AVO IN CARBONATES – AN INDIRECT HYDROCARBON INDICATOR
“You’re opening up a whole different subtopic here,” says Henry when I ask him about the role of DHIs and AVO in carbonates. “However, we always get asked about it during presentations, and we will present on the topic at the upcoming IMAGE Conference in Houston, so it is definitely a hot topic.”
At the basis of it all, the AVO classification for sands simply does not apply to carbonates. The complex pore structure of carbonates tends to cause a scatter of velocities, complicating the seismic quantification of the parameters. In addition, carbonates often have a higher velocity heterogeneity and anisotropy than sands, which does not facilitate interpretation either.
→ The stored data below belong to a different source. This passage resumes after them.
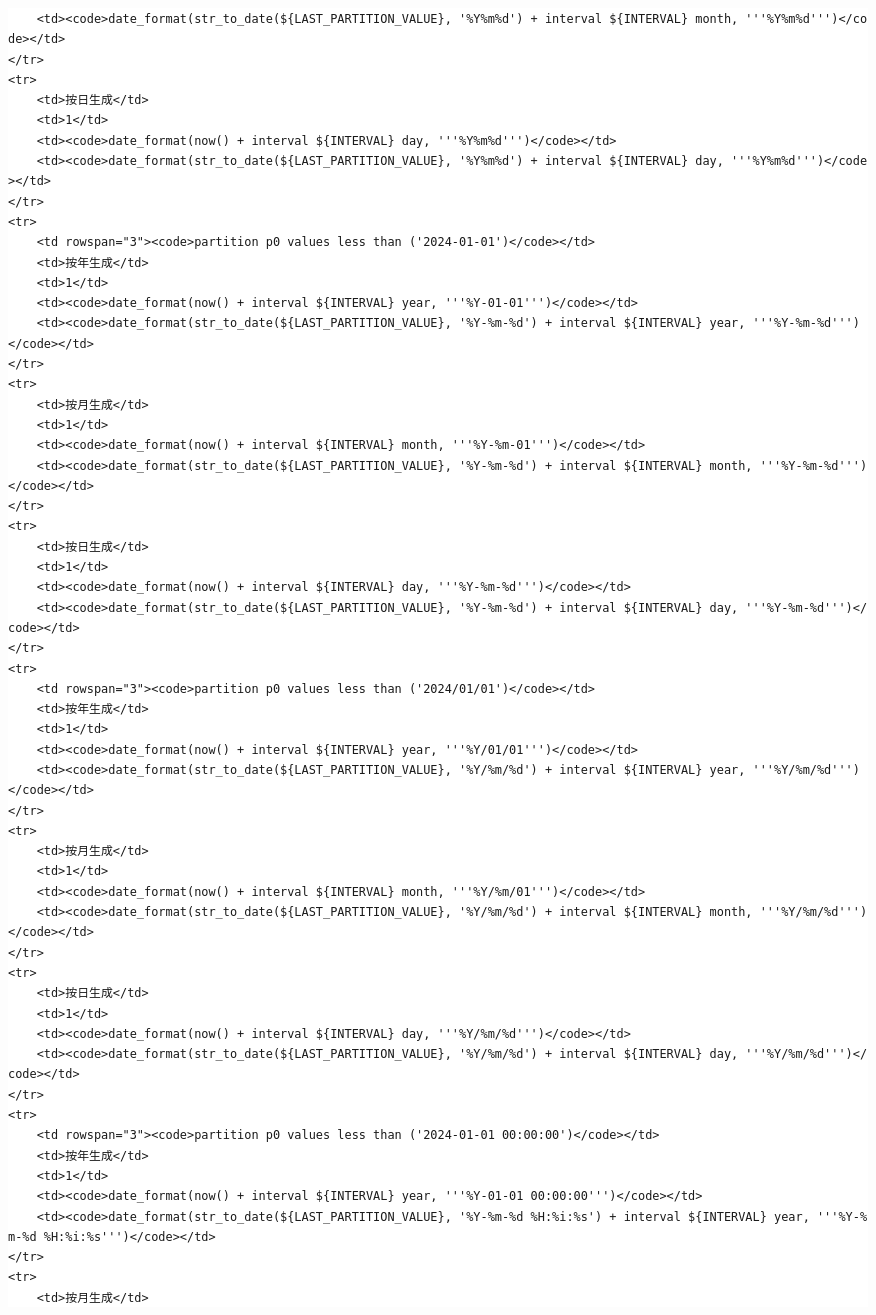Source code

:         <td><code>date_format(str_to_date(${LAST_PARTITION_VALUE}, '%Y%m%d') + interval ${INTERVAL} month, '''%Y%m%d''')</code></td>
    </tr>
    <tr>
        <td>按日生成</td>
        <td>1</td>
        <td><code>date_format(now() + interval ${INTERVAL} day, '''%Y%m%d''')</code></td>
        <td><code>date_format(str_to_date(${LAST_PARTITION_VALUE}, '%Y%m%d') + interval ${INTERVAL} day, '''%Y%m%d''')</code></td>
    </tr>
    <tr>
        <td rowspan="3"><code>partition p0 values less than ('2024-01-01')</code></td>
        <td>按年生成</td>
        <td>1</td>
        <td><code>date_format(now() + interval ${INTERVAL} year, '''%Y-01-01''')</code></td>
        <td><code>date_format(str_to_date(${LAST_PARTITION_VALUE}, '%Y-%m-%d') + interval ${INTERVAL} year, '''%Y-%m-%d''')</code></td>
    </tr>
    <tr>
        <td>按月生成</td>
        <td>1</td>
        <td><code>date_format(now() + interval ${INTERVAL} month, '''%Y-%m-01''')</code></td>
        <td><code>date_format(str_to_date(${LAST_PARTITION_VALUE}, '%Y-%m-%d') + interval ${INTERVAL} month, '''%Y-%m-%d''')</code></td>
    </tr>
    <tr>
        <td>按日生成</td>
        <td>1</td>
        <td><code>date_format(now() + interval ${INTERVAL} day, '''%Y-%m-%d''')</code></td>
        <td><code>date_format(str_to_date(${LAST_PARTITION_VALUE}, '%Y-%m-%d') + interval ${INTERVAL} day, '''%Y-%m-%d''')</code></td>
    </tr>
    <tr>
        <td rowspan="3"><code>partition p0 values less than ('2024/01/01')</code></td>
        <td>按年生成</td>
        <td>1</td>
        <td><code>date_format(now() + interval ${INTERVAL} year, '''%Y/01/01''')</code></td>
        <td><code>date_format(str_to_date(${LAST_PARTITION_VALUE}, '%Y/%m/%d') + interval ${INTERVAL} year, '''%Y/%m/%d''')</code></td>
    </tr>
    <tr>
        <td>按月生成</td>
        <td>1</td>
        <td><code>date_format(now() + interval ${INTERVAL} month, '''%Y/%m/01''')</code></td>
        <td><code>date_format(str_to_date(${LAST_PARTITION_VALUE}, '%Y/%m/%d') + interval ${INTERVAL} month, '''%Y/%m/%d''')</code></td>
    </tr>
    <tr>
        <td>按日生成</td>
        <td>1</td>
        <td><code>date_format(now() + interval ${INTERVAL} day, '''%Y/%m/%d''')</code></td>
        <td><code>date_format(str_to_date(${LAST_PARTITION_VALUE}, '%Y/%m/%d') + interval ${INTERVAL} day, '''%Y/%m/%d''')</code></td>
    </tr>
    <tr>
        <td rowspan="3"><code>partition p0 values less than ('2024-01-01 00:00:00')</code></td>
        <td>按年生成</td>
        <td>1</td>
        <td><code>date_format(now() + interval ${INTERVAL} year, '''%Y-01-01 00:00:00''')</code></td>
        <td><code>date_format(str_to_date(${LAST_PARTITION_VALUE}, '%Y-%m-%d %H:%i:%s') + interval ${INTERVAL} year, '''%Y-%m-%d %H:%i:%s''')</code></td>
    </tr>
    <tr>
        <td>按月生成</td>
“Against that backdrop,” Henry adds, “when people say that they found oil in Paleozoic carbonates based on AVO, as that is what happened with quite some Midcontinent discoveries in the past, I tend to believe that the AVO effect was due to enhanced porosity development in the carbonates rather than the fluid fill itself. So in these cases, AVO should probably be seen as an indirect hydrocarbon indicator in carbonates at best, and no universal AVO classification scheme can simply be applied to carbonates at the moment.”
“It is also telling that we only have five carbonate DHI examples in our database that consists of 415 wells.”
“Computing power is still the challenge to make incremental improvements to the seismic though, especially sub-salt” adds Rocky. “FWI is an optimisation process that is computationally expensive, and processing for sub-salt imaging routinely takes months and months to complete.”
“But quantum computing is maybe coming to the rescue. Last year alone, I saw four papers being published on the use of quantum computing in geophysics. The use of quantum computing for seismic imaging and modelling is in its infancy, but the largest technology companies and governments are committing billions of dollars to resolve the issues to make it work.”
“To me, it is extremely exciting to follow these developments,” concludes Rocky, “as it has the potential to produce phenomenal results once the quantum computing code is cracked. Imagine a future where elastic FWI is routine and DHI analysis, including AVO evaluation, incorporates data far superior to anything we have today.”